__TASK INSTRUCTIONS__
Copy out the rows word for word, starting at the line that has "News & Insights Search" and stopping after the last line of the rows. Leave the pictures out.

__PROVIDED INFORMATION__

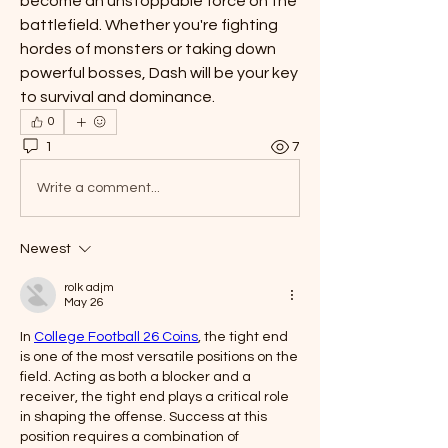
become an unstoppable force on the 
battlefield. Whether you're fighting 
hordes of monsters or taking down 
powerful bosses, Dash will be your key 
to survival and dominance.
0
1
7
Write a comment...
Newest
rolk adjm
May 26
In 
College Football 26 Coins
, the tight end 
is one of the most versatile positions on the 
field. Acting as both a blocker and a 
receiver, the tight end plays a critical role 
in shaping the offense. Success at this 
position requires a combination of 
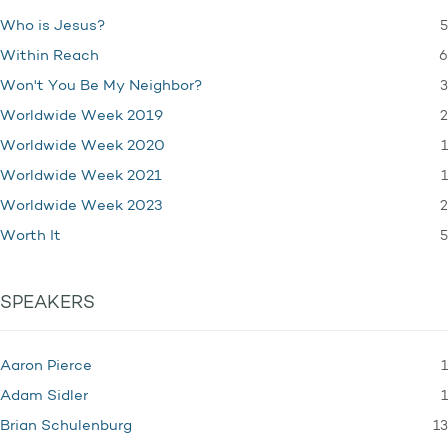
5
Who is Jesus?
6
Within Reach
3
Won't You Be My Neighbor?
2
Worldwide Week 2019
1
Worldwide Week 2020
1
Worldwide Week 2021
2
Worldwide Week 2023
5
Worth It
SPEAKERS
1
Aaron Pierce
1
Adam Sidler
13
Brian Schulenburg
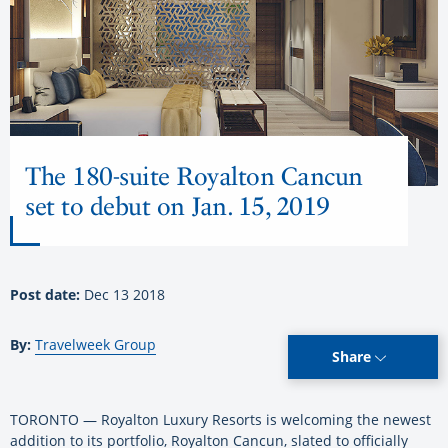
The 180-suite Royalton Cancun
set to debut on Jan. 15, 2019
Post date:
Dec 13 2018
By:
Travelweek Group
Share
TORONTO — Royalton Luxury Resorts is welcoming the newest
addition to its portfolio, Royalton Cancun, slated to officially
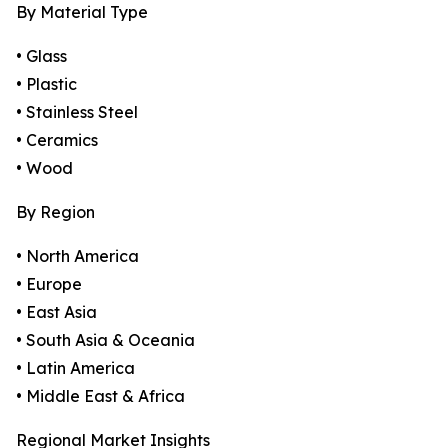
By Material Type
• Glass
• Plastic
• Stainless Steel
• Ceramics
• Wood
By Region
• North America
• Europe
• East Asia
• South Asia & Oceania
• Latin America
• Middle East & Africa
Regional Market Insights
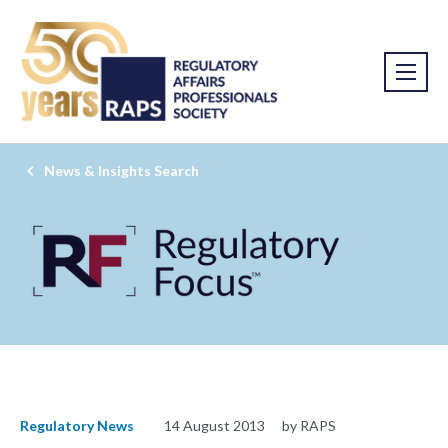
News & Insights Search
Regulatory News
14 August 2013
by RAPS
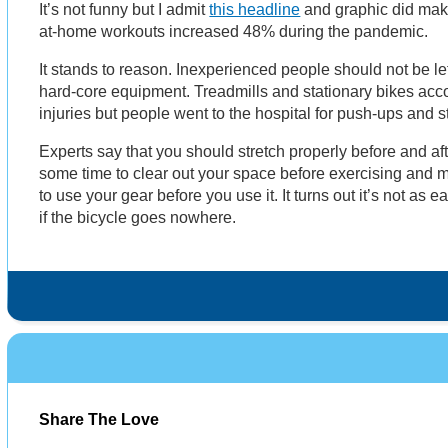
It’s not funny but I admit
this headline
and graphic did make
at-home workouts increased 48% during the pandemic.
It stands to reason. Inexperienced people should not be lef
hard-core equipment. Treadmills and stationary bikes acc
injuries but people went to the hospital for push-ups and
Experts say that you should stretch properly before and af
some time to clear out your space before exercising and m
to use your gear before you use it. It turns out it’s not as 
if the bicycle goes nowhere.
Share The Love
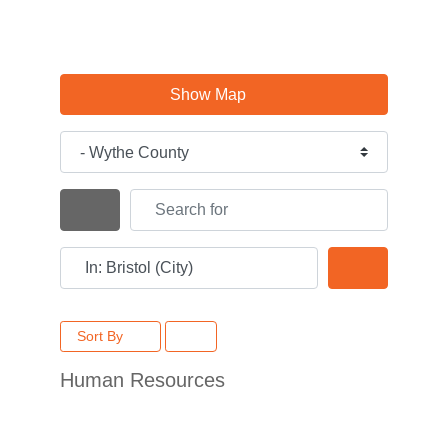
Show Map
Category
Search for
Search By Distance
Near
Search
Sort By
Human Resources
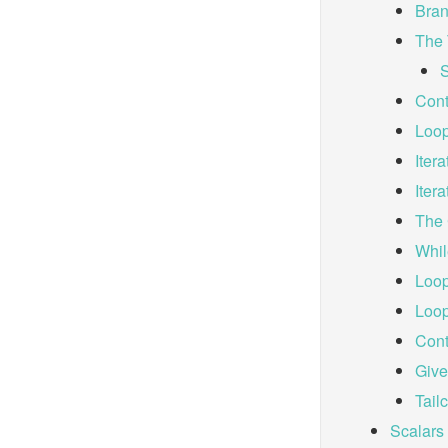
Bran
The 
S
Cont
Loop
Iter
Iter
The 
Whil
Loop
Loop
Cont
Giv
Tailc
Scalars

__ANSWER SPACE__
News & Insights Search
Regulatory News
14 August 2013
by RAPS
It’s not funny but I admit
this headline
and graphic did make
at-home workouts increased 48% during the pandemic.
It stands to reason. Inexperienced people should not be lef
hard-core equipment. Treadmills and stationary bikes acc
injuries but people went to the hospital for push-ups and
Experts say that you should stretch properly before and af
some time to clear out your space before exercising and m
to use your gear before you use it. It turns out it’s not as 
if the bicycle goes nowhere.
Share The Love
Show Map
Category
Search for
Search By Distance
Near
Search
Sort By
Human Resources
Bran
The 
S
Cont
Loop
Iter
Iter
The 
Whil
Loop
Loop
Cont
Giv
Tailc
Scalars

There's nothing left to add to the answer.